İnanılmaz ailenin örnek aldığı filmin bu film olduğunu düşünüyorum.
On Her Majesty's Secret Service (1969)

İYİ YÖNLERİ
+İntro ortalama Outro çok dramatik ve etkileyici
+İan Fleming'in hangi kitabından uyarlama ise uyarlanan kitap çok iyi ve özgün, izlerken hem bu günün komplo teorilerine ışık oluyor hemde çok keyifli bir seyir zevki bırakıyor. Birbirine bağlanan mantık hataları olmayan ve boşluklar bırakmayan çok kaliteli bir senaryo yazımı var. Ayrıca bir farklılık yapıp dramatik bir sonla bitiyor taktir ettim.
+Geniş planda çekilen, uzun aksiyon sahneleri çok keyifli oralarda imkansız haketler yapılsa da izlerken çok keyif veriyor.
+George Lazenby bir Bond olarak gözünüze garip gelse de kısa zamanda alışıyor ve izlerken keyif alıyorsunuz.
KÖTÜ YÖNLERİ
-Yakın dövüş sahnelerinde çok fazla cut var izlerken hem yoruyor hemde atmosferden koparıp seyir zevkini sekteye uğratıyor.
-Müzik kullanımında müziğin başlaması gereken yerleri hiç umursamamışlar müzikler saçma yerlerde, saçma şekilde çalıyor.
SON DÜŞÜNCELER
Bu dönem için vasat bir film olarak kabul ederdim ama 69 yılı gibi bir yılda kötü adam iyi adam adam karikatürünü çok iyi resmetmiş ve kült kabul edebilecek bir mertebeye erişmiş bir film olduğunu düşünüyorum. İzlerken çok keyif aldım, benim için artık yeri ayrı.
Diamonds Are Forever (1971)

İYİ YÖNLERİ
+Kızıl saçlı kadın Açelya Topaloğlu'na benziyor.

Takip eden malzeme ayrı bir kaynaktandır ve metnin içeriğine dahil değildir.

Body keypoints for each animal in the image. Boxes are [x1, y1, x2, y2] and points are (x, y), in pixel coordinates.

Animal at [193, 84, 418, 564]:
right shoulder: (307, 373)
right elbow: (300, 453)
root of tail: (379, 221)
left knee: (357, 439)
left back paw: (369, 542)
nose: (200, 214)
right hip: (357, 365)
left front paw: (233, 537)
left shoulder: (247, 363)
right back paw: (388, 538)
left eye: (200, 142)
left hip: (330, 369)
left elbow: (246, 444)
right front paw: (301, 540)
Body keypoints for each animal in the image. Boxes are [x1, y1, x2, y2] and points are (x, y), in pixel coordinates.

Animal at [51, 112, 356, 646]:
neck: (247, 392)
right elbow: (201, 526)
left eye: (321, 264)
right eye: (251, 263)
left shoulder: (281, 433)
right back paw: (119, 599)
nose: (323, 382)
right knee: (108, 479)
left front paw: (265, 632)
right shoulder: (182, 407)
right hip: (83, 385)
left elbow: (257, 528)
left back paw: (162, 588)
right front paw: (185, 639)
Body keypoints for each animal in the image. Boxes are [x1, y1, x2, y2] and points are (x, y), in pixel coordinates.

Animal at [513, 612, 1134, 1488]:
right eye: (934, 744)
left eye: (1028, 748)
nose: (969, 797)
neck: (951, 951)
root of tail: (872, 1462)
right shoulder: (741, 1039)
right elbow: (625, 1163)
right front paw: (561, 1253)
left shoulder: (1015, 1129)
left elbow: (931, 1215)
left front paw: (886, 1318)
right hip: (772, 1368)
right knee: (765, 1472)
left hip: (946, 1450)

+Ortalama bir hikaye ve ortalama bir aksiyon.
+Çatıya atladığı sahne de çok gerildim tüm filmin üzerinde bir sahne o sahne çünkü gerçekten bir ajan filmi hissine orda karşılaştım.
KÖTÜ YÖNLERİ
-Bu adam neden sürekli takım elbise giyiyor? Hayır eşofman yada bir özel suit giyebilme imkanı var önceki filmde yapıldı bu ama hiç bunu düşünmeyip tamamen Polat Alemdar gibi gezdiriyorlar onu tercih ediyorlar saçma.
-Her şey iyi olsa bile bu film ana serinin 7. tüm Bond filmlerinin 8. filmi ve artık yenilik bir farklılık görmek istiyorum ama göremiyorum, sıkılıyorum.

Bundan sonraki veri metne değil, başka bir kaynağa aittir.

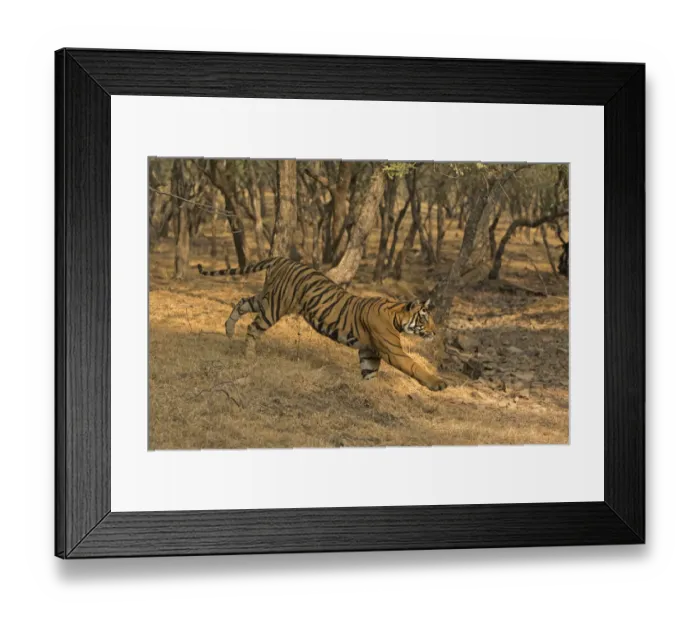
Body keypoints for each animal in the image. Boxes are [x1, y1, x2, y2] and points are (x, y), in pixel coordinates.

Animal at [197, 257, 448, 391]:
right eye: (424, 318)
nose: (435, 332)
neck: (396, 316)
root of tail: (280, 258)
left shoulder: (369, 352)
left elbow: (370, 373)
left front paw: (368, 392)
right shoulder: (393, 351)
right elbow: (415, 366)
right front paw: (438, 383)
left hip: (265, 299)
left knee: (241, 303)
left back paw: (229, 330)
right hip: (275, 306)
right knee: (253, 328)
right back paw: (249, 355)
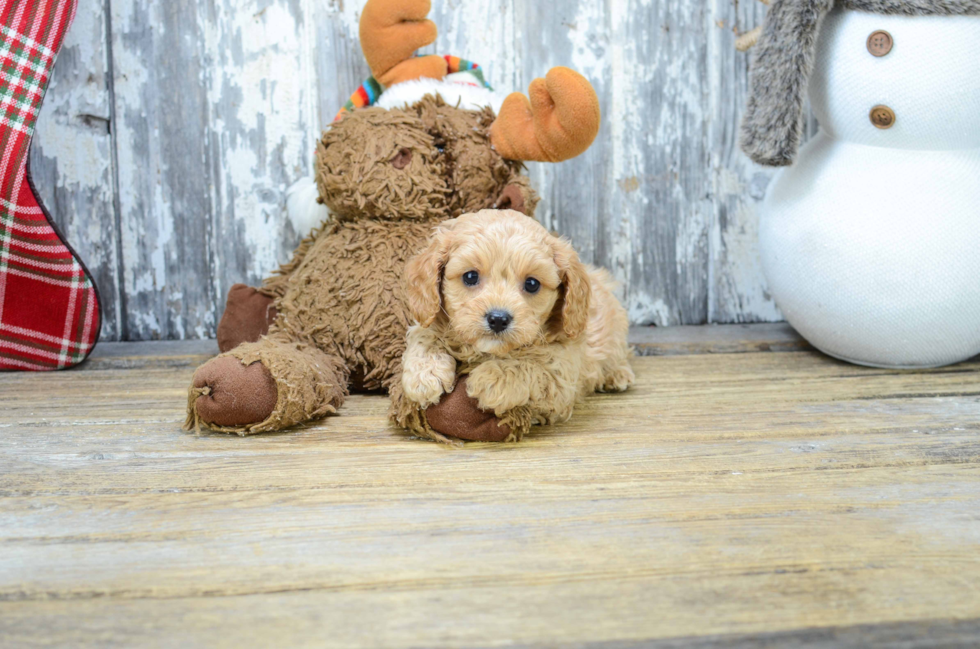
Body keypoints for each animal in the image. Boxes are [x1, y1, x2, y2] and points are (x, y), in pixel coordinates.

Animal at [400, 208, 636, 440]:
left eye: (532, 284)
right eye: (470, 276)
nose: (498, 319)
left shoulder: (562, 377)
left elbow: (532, 368)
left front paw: (491, 378)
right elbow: (424, 333)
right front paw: (425, 375)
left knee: (619, 353)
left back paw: (617, 375)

-Bir önce ki filmin hikâyesine tamamen ihanet edilmiş. Halbuki o film tamda muhteşem bir intikam hikayesinin başlangıcı gibiydi. Çünkü her şey yeni hisettiriyordu, Lazenby harika Bond değildi belki evet ama Sean Connery'in Bondundan harika bir biçimde ayrılıyor ve ilk filmden bu filme kadar geçen 8, 9 yıllık acemiliğin yerine daha gerçekçi ve daha ciddi bir hikaye alıyordu yazık etmişler.

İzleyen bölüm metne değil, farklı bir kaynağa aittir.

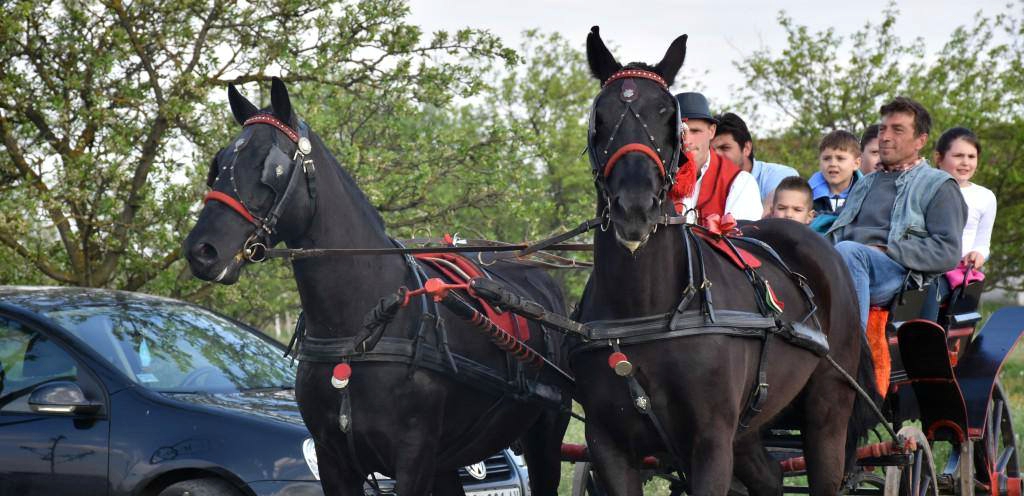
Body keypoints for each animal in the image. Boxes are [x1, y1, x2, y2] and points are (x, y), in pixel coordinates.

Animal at [183, 78, 572, 495]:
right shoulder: (333, 459)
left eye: (271, 166)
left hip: (545, 433)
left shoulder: (413, 457)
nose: (201, 250)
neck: (355, 331)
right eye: (219, 164)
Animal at [571, 27, 879, 495]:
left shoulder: (712, 442)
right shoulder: (609, 445)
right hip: (750, 430)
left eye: (668, 116)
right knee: (769, 478)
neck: (648, 312)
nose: (635, 208)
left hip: (827, 410)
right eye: (599, 117)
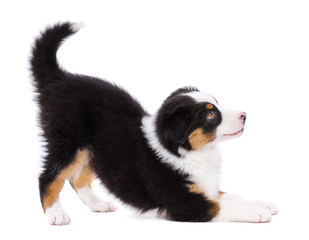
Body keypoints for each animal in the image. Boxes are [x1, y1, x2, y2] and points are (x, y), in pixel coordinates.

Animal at [30, 22, 278, 225]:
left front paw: (262, 203)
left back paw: (99, 205)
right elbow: (222, 205)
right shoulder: (182, 202)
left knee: (78, 178)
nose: (244, 115)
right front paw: (256, 212)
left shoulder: (206, 187)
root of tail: (59, 79)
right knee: (48, 176)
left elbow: (230, 195)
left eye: (217, 104)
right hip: (68, 141)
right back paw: (56, 215)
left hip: (95, 149)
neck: (190, 152)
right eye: (210, 114)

-Uzay aracı sahnesi tamamen rezillik. Kim bilir kaç beygir olan arabalar daha yerinden kalkamayan bir kânıya yenilir hale geliyor. ayrıca şehirdeki araba kovalamacasında yolda bekleyen insanları hiç umursamamışlar sahneyi izlemelerine izin vermişler trafik Akarken herkes mi o kovalamacayı film izler gibi izlicek burası saçma, en son yeşilcam filmerinde İstanbul sokak kenarlarında bekleyen haklı görüyordum böyle birde 2015 öncesi türk dizilerinde.
SON DÜŞÜNCELE
O dönem olan Sean Connery tutkunuz bu filmi mahvetmiş, potansiyelini harcamışsınız.